With that being said, let me get into the title of this particular post, there are some dumb bitches out there in the world. We all know 'em, we all are guilty of being 'em at one point or another but I would just like to single out a couple people and I am sorry if it is you but seriously I can't hold my tongue any longer.
So I had this one lady comment saying that the setter made her face feel sticky and she asked what she could do. I didn't reply, I know that was a dick move but the answer was right there in my blog, she just had to read one more paragraph. When someone else did reply to her trying to help and said , "add some witch hazel and a little rubbing alcohol" though, I felt like I was a victim of PLAGIARISM!
Seriously, that was the answer and I was being too much of a cock to just repeat myself to this poor reader who just didn't read far enough into the post where I told her exactly what to do if it was sticky. Blame it on all the teachers who sent me back to my seat to read the chapter again, or rather for real this time, for taking out some passive aggressiveness on her. But as soon as I saw that someone else had replied to her using my very answer, I was all over that shit.
Of course I was kind about it because people actually read that post, and possibly the comments, so it's not like I can be a sarcastic ass about it, and say exactly what I am thinking, like I do on my facebook. I was kind and repeated the reasons why it could be sticky and shared my personal experiences with it, telling her I wore it all day mowing the lawn, and my make up still looked perfect and it wasn't sticky after adding the small amount of rubbing alcohol.
The tipping point today, though was when this other lady commented on the blog to tell me that baby oil was just glycerin and fragrance. You know, in all fairness, she may have been confused. I mean they are both clear liquids and have similar viscosities. I myself had to go and grab a bottle of baby oil and read the ingredients list just to make sure that I wasn't losing my fucking mind.
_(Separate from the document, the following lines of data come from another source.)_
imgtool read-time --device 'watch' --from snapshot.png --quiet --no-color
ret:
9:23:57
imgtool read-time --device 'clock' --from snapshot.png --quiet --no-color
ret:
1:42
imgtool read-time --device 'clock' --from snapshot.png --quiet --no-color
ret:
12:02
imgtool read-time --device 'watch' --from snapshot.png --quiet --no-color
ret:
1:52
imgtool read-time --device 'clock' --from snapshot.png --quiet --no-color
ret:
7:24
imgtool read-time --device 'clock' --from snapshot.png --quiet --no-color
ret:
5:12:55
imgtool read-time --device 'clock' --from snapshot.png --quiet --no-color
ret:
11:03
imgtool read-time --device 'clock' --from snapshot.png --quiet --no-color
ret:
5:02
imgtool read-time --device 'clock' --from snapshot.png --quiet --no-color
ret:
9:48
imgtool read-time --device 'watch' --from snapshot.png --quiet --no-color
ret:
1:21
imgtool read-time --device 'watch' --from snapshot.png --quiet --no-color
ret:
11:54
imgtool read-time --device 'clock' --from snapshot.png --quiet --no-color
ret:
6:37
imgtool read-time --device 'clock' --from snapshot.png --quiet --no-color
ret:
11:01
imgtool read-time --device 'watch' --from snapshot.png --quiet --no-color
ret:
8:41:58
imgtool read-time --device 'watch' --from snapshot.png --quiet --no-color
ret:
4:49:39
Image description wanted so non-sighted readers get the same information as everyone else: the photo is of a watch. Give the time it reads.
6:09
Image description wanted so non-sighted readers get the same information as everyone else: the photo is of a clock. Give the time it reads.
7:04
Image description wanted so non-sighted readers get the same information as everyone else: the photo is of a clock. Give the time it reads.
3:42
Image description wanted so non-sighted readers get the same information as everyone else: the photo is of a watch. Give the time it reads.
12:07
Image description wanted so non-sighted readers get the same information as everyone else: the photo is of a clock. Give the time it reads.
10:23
Sure enough, I had not, baby oil is still made from oil. Mineral oil and fragrance. Again, I commented and didn't even point out the fact that she was wrong, I held my tongue and applauded her for recognizing that mineral oil is actually a very useful beauty product. It is great for removing eye make up and other oil based make ups. But the problem with it is that lots of people find it clogs their pores. So I suggested using olive oil as it will moisturize successfully remove the make up and dirts and won't clog your pores.
You see, that was some quick thinking on my part, I know how to turn on the cheese when I need to. But the truth is, I joked around and made fun of this comment all damn day long. I still can't stop laughing at it. Not so much that she was wrong in thinking that it was glycerin but more because I was able to turn it around when all I really wanted to say was, "you stupid bitch... try mixing baby OIL and water together in a bottle and tell me how well it works out for you."